One day, the between–world monsters come. It begins, as so much has since Television Girl took her first steps into the Dead Station Desert, with a noise. It is so gradual that for a long while she doesn’t notice it at all. The pitch is low, rumbling, the sound of someone rolling their tongue around in their wet mouth, smacking their saliva, all slowed down and stretched, a thirty–second clip wrenched and twisted to a minute and a half. Television Girl feels it buzz at the back of the skull she doesn’t have, and she reaches up to rub at the back of her head.
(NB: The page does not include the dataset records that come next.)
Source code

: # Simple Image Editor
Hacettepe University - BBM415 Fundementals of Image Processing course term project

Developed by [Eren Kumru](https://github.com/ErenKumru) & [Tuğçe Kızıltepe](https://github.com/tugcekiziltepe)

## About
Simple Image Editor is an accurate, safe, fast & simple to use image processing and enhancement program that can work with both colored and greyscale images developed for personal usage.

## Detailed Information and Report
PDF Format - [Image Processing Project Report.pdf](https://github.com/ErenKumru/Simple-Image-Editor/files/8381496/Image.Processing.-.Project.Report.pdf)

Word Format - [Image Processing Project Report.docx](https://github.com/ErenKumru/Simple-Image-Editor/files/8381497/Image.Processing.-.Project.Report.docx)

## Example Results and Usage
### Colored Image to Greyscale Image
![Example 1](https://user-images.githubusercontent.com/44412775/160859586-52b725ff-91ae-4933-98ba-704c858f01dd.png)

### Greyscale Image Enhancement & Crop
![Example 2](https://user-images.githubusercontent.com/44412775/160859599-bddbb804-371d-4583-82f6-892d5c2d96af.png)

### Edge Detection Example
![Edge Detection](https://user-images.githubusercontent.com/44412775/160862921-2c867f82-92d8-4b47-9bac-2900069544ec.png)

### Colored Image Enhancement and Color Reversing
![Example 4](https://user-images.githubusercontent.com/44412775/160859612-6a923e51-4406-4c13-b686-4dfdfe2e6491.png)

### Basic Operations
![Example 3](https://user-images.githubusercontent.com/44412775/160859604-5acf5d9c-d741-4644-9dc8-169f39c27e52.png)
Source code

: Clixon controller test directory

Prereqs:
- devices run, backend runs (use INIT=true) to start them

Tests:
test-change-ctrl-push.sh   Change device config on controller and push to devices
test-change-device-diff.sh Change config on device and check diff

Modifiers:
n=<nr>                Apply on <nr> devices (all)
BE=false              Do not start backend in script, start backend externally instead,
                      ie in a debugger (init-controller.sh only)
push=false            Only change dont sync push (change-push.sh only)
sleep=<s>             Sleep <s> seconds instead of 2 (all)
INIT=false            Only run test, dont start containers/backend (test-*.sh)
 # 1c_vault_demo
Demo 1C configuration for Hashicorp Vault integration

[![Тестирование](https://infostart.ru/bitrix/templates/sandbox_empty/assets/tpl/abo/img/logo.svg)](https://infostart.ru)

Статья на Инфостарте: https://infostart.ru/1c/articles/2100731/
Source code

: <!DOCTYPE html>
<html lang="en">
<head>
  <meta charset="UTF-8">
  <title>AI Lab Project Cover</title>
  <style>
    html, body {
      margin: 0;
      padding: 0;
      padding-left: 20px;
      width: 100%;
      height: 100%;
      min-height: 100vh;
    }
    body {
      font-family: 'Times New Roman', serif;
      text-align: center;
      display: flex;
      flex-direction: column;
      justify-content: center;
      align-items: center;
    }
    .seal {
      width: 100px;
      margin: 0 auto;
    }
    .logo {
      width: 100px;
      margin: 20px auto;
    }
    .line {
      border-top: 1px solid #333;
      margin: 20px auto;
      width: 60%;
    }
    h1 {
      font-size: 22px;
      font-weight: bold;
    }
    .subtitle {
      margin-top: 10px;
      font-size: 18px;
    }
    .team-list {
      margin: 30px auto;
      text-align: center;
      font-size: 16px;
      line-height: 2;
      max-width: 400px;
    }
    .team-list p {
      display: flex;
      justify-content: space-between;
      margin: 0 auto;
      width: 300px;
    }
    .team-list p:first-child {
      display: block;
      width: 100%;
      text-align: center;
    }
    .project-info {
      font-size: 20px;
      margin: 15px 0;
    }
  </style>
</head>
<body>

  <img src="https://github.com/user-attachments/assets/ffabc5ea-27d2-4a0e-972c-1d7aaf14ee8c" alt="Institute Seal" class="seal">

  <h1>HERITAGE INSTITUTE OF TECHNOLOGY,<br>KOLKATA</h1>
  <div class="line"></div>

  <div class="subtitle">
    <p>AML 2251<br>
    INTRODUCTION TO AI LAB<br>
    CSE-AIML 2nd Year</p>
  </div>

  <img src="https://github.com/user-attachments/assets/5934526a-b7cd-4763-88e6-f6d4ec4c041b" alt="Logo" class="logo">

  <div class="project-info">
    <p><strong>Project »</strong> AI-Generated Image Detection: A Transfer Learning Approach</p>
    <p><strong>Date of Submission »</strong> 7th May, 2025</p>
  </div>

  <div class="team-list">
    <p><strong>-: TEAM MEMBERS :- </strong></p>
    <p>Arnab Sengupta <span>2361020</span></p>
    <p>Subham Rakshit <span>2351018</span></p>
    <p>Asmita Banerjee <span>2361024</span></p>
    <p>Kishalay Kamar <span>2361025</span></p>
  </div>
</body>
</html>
Her friend says, “Real people have no natural enemies.” Television Girl doesn’t understand, but she nods anyway. The throbbing at the back of her head has become a ringing in her ears. She shivers, and does not know why.

Her friend says, “There is something called a food chain, a hierarchy of things that eat each other. Real people eat everything, and they therefore say that they are on top of the food chain. This is not true. They are not on top, but outside of it. They surround it. It is within them.” Television Girl hears this, but it is difficult to listen. She is aware now of a movement beneath her feet. She is aware of the wet grinding sound of living tissue crushed between clockwork gears. She squeezes her friend’s hand.

Her friend says, “We are at the bottom of the food chain, because we don’t eat anything. And because real people have designed for us a natural enemy.” Then the static sand begins to shake and to slide, to rise like boils on the face of the world. The sky freezes, suddenly a still screen, and the point at the horizon where the stillness of the sky meets the movement of the Dead Station Desert seems wrong, a snapped tendon of logic, a collapsed bridge.

Then they are surrounded, and the between–world things look exactly as she thought they would, and she is still shocked by them. Insect things, machine things, person things, code things, all things, no things. She cannot categorize them. They shift. They bubble. They blister and peel and they shed their forms and reveal the new ones underneath. She thinks,
If they could see, all those real people in the real world. If they could see what I am seeing, they would simply die. Their minds would reject the possibility of coexistence with these things and, failing to banish them from existence, their brains would shutter and collapse. Oh, how I wish I were like them. They would call them the Shapeless Things, because real people so often think the opposite of what is true. That is not what they are. They are the Shapeful Things. The Things Who Are All Shapes. I wish I could lose my mind. I wish I could die.